The ‘wiggle room’ in mortgage lenders’ budgets is set to shrink across all income brackets – but Finance UK says the hardest hit will be those on the lowest incomes.
Eric Leenders, the company’s chief executive, said: ‘During the first quarter of 2022 we saw the spread of the Omicron variant of Covid and consumer prices starting to rise, although this did not translate into lower spending or mortgage borrowing.
“However, we know that some people, especially those on low incomes, will already feel the pressure.
“There are significant additional pressures on household finances in the second quarter, particularly due to rising energy prices and tax changes.
“Our analysis shows that this year there will be a 3% drop in disposable income for the average mortgage household, which could lead to more moderate spending and borrowing.”

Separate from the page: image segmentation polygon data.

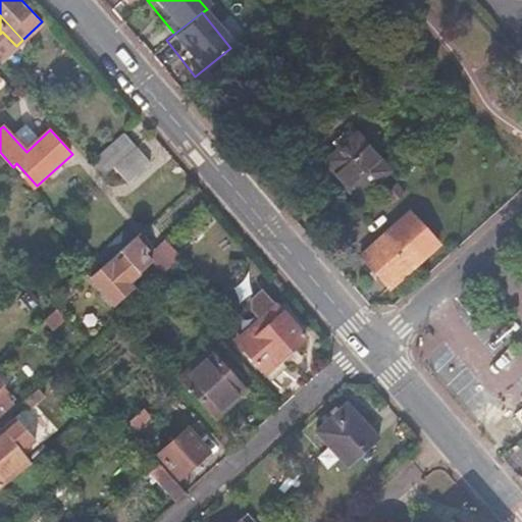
[(354,135),(324,162),(355,198),(386,171),(354,135)]
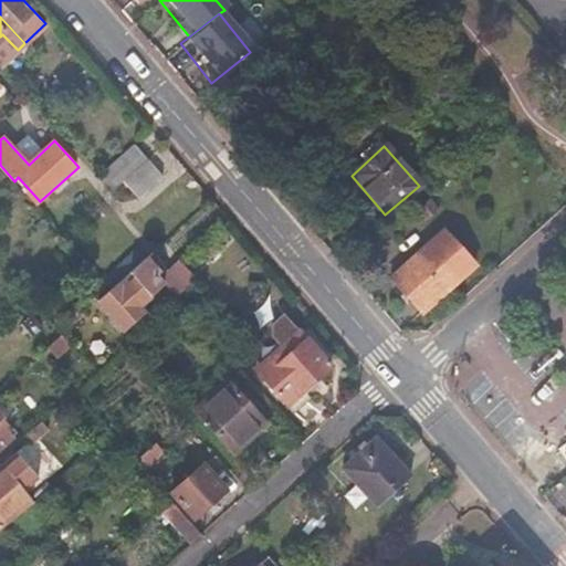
[(163,176),(149,160),(125,184),(138,198),(163,176)]
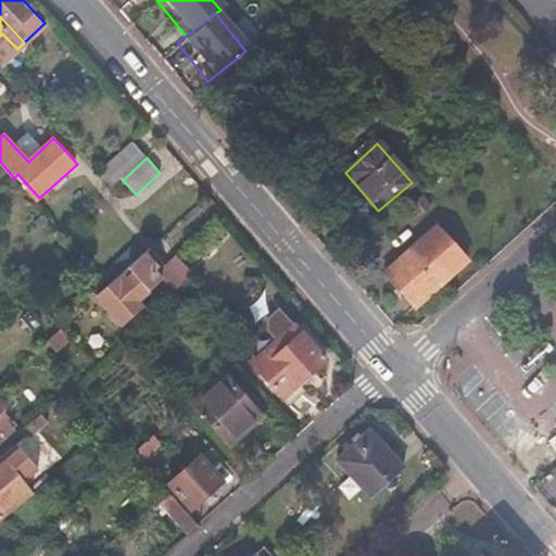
[(438,227),(386,273),(416,307),(467,262),(438,227)]
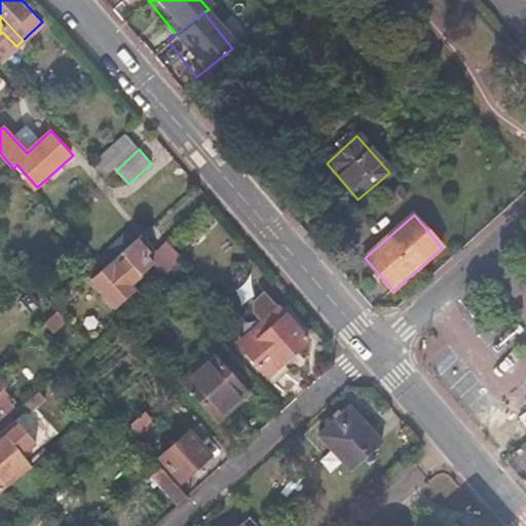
[(128,247),(104,268),(90,279),(113,305),(133,289),(129,286),(153,264),(146,257),(157,247),(144,232),(128,247)]
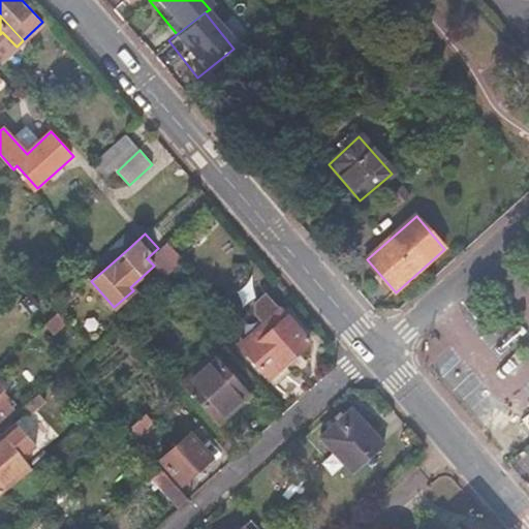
[(129,248),(122,241),(98,262),(99,265),(104,270),(129,248)]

Someone with a loan of £150,000 on their lender’s average standard variable rate will have to pay an extra £21 a month – or £252 a year, according to mortgage broker L&C.
That’s £96 a month – or £1,152 a year – more than before interest rates started rising by a record 0.1% in December.

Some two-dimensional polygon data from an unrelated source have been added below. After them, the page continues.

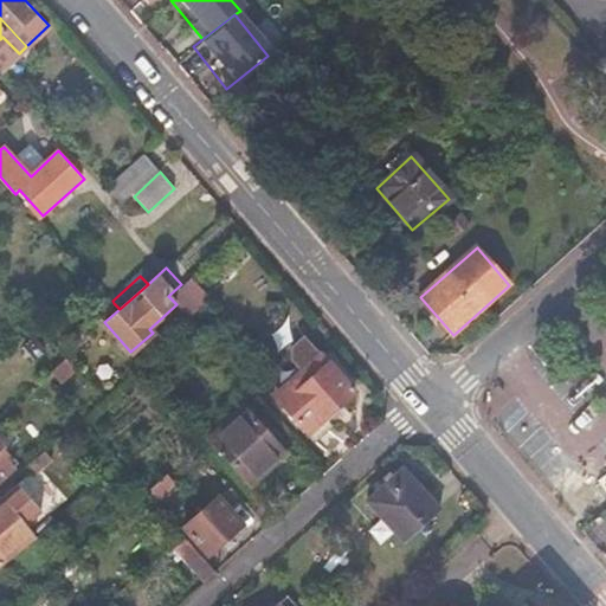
[(323,355),(275,399),(277,401),(313,440),(326,429),(322,423),(356,392),(326,359),(323,355)]
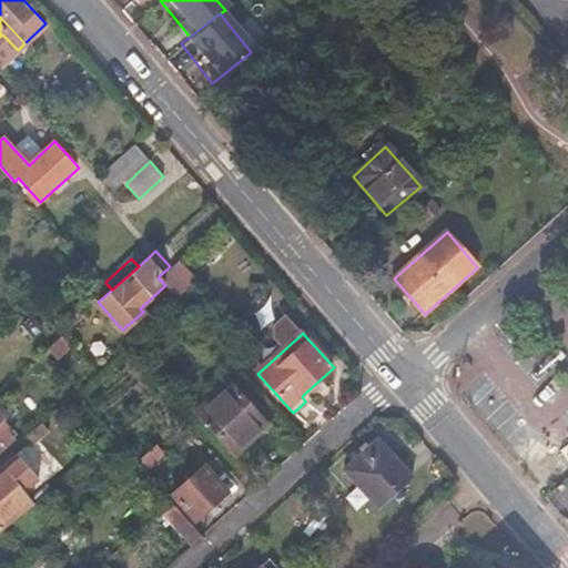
[(230,381),(198,409),(234,453),(269,424),(230,381)]
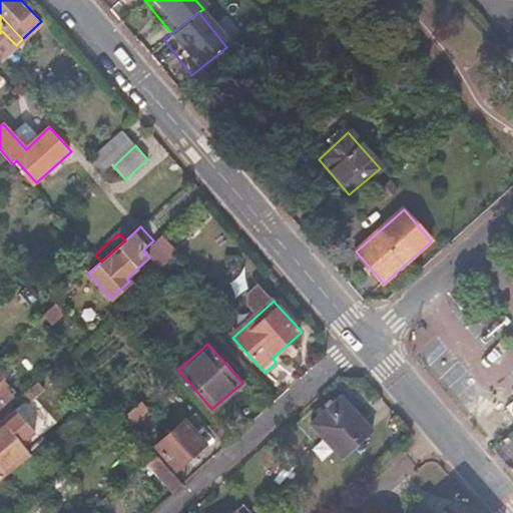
[(0,404),(10,395),(0,384),(0,379),(2,377),(0,374),(0,404)]
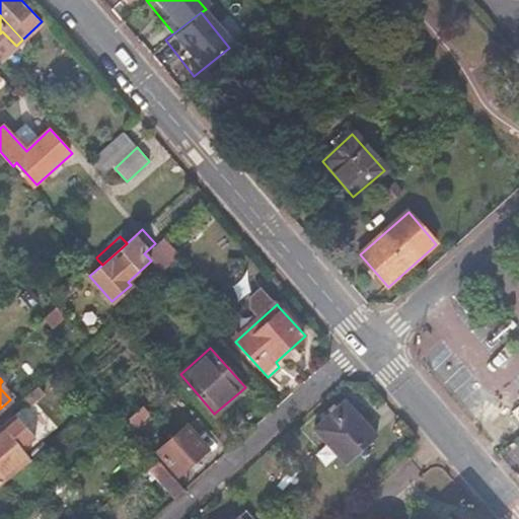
[(155,412),(146,401),(128,418),(137,428),(155,412)]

Fixed rate offers for new customers are also becoming much more expensive.
The two-year lows of the ten major lenders have tripled on average since October last year, according to L&C.
The cheapest average is 2.71%, down from 0.89% nine months ago.
David Hollingworth, Associate Director of L&C, said: “The pace at which mortgage rates have moved has been astonishing.
“Many lenders continued to make changes week after week, making it difficult for borrowers to keep tabs.
“If fixed rates continue to climb, they could cross the 4% mark before the end of the year.”
But there is good news for customers of Leeds Building Society and Coventry Building Society, who have decided to maintain their Standard Variable Rate (SVR).
Skipton Building Society is set to go further and maintain its SVR and variable mortgage rate – helping mortgage borrowers not feel the pinch as much.
The Bank of England said 191,394 mortgages were approved in the first four months of the year, up 41% from 135,607 mortgages approved in the same period of 2021.
But UK Finance says overall house buying fell sharply in the first quarter of the financial year after an unprecedented boom last year due to the suspension of stamp duties.